### Required work
1. Write out the passage on public support for theater word for word, from "Political corruption is" up to and including "the public school?".
2. According to the passage on public support for theater, why should possible political corruption not stop the public from adopting the commission method? Answer in one to three sentences.
3. Say whether each statement agrees with the passage on public support for theater. Answer yes or no, and quote the words of the passage that decide it.
(a) Administration by a special commission is called the only effective way yet broached to secure a community's dramatic life.
(b) The library method is said to give the public free access to the world of drama.
(c) The passage states that political corruption may exist in the administration of public schools.

### Document
────────

All the facts of experience we have go to prove that this public library
method of providing the shortest cut efficiently to give the public
proper free access to the world of books, is the method providing the
shortest cut efficiently to give the public proper cheap access to the
world of drama. By this method financial support for a theater may be
attained that shall be pledged to the civic good and adapted to local
dramatic requirements and development. This method of administration
by a special commission is not alone a proven feasible and simple civic
method, but also the only effective way yet broached to secure the
dramatic life and growth of a community.
Political corruption is no more to be accepted as a good argument to put
us off from the most feasible approach to the end needed than for the
public library itself. There may or might be some political corruption
in the administration of a public library. Are we, therefore, to give
up the library in our cities? There may be political corruption in the
administration of our public schools. Was it, therefore, a mistake
to establish them? Are we, therefore, to give up the public school?

────────

### Given records
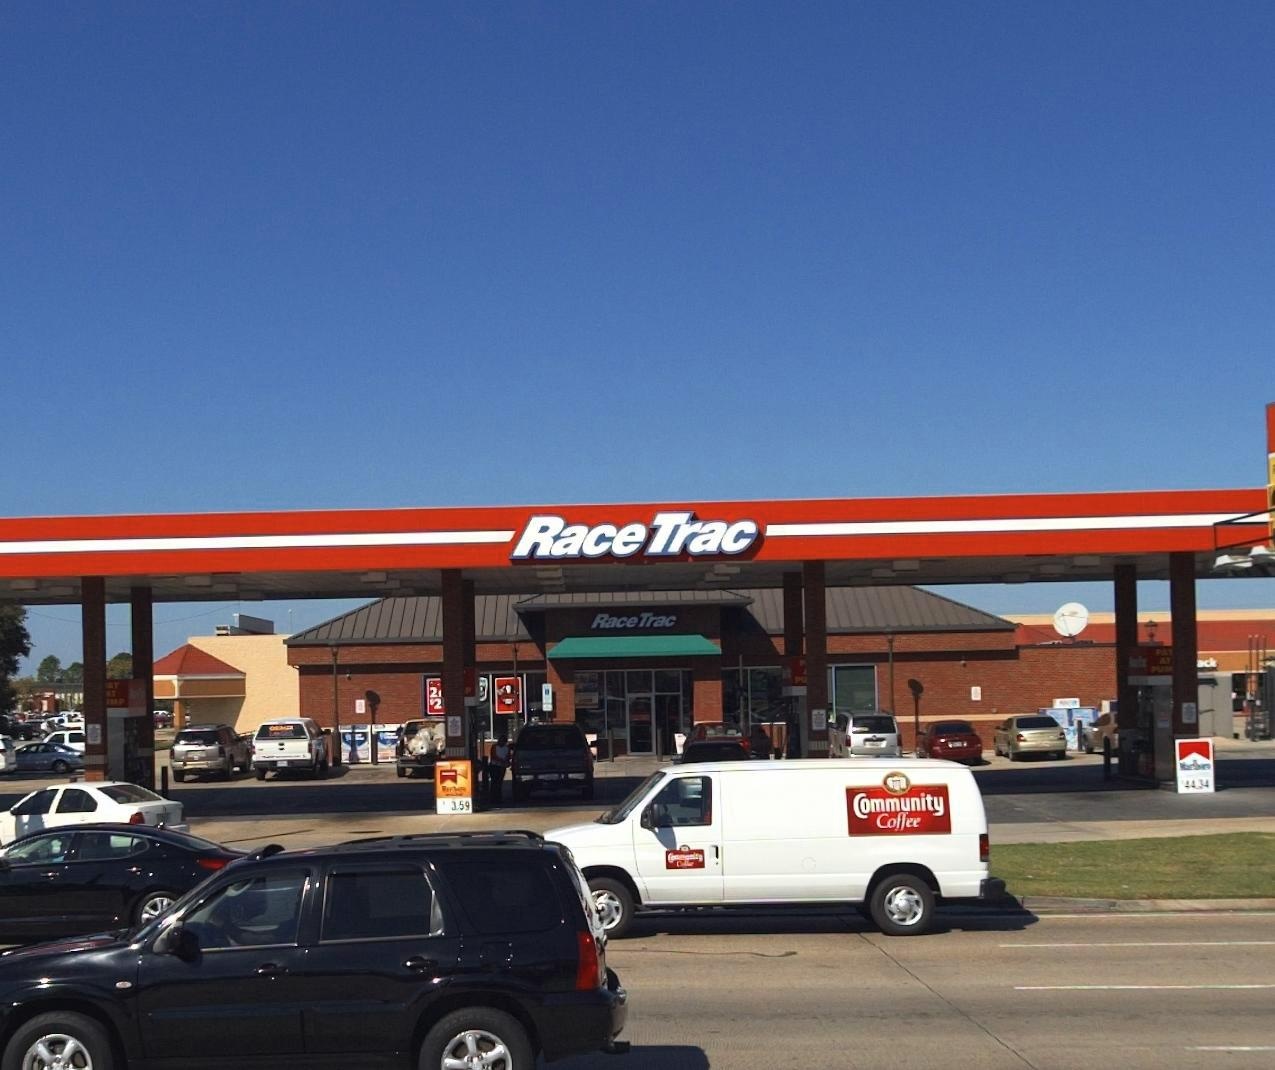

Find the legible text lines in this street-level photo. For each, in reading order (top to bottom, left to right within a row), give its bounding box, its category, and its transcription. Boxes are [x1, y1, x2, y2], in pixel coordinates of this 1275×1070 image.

[503, 507, 766, 563] BusinessName: RaceTrac
[586, 610, 682, 631] BusinessName: RaceTrac
[1154, 647, 1169, 657] None: PA
[1149, 664, 1167, 675] None: PU
[1156, 656, 1172, 666] None: AT
[1202, 655, 1220, 671] None: ck
[105, 680, 122, 692] None: AY
[427, 685, 440, 700] None: 2
[793, 674, 810, 686] None: PU
[108, 697, 127, 707] None: MP
[430, 697, 444, 712] None: 2
[1178, 757, 1213, 772] None: Marlboro
[1181, 777, 1211, 792] None: 44.34
[449, 798, 472, 812] None: 3.59
[850, 790, 946, 821] BusinessName: Community
[873, 810, 925, 834] BusinessName: Coffee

────────

### Full solutions
1.
Political corruption is no more to be accepted as a good argument to put
us off from the most feasible approach to the end needed than for the
public library itself. There may or might be some political corruption
in the administration of a public library. Are we, therefore, to give
up the library in our cities? There may be political corruption in the
administration of our public schools. Was it, therefore, a mistake
to establish them? Are we, therefore, to give up the public school?

2. The passage argues that corruption is no better a reason to reject this method than to reject the public library. Corruption might also occur in running public libraries and public schools, yet the passage does not treat that as grounds for giving them up.

3.
(a) Yes: "the only effective way yet broached to secure the dramatic life and growth of a community"
(b) No: "give the public proper cheap access to the world of drama"
(c) Yes: "There may be political corruption in the administration of our public schools."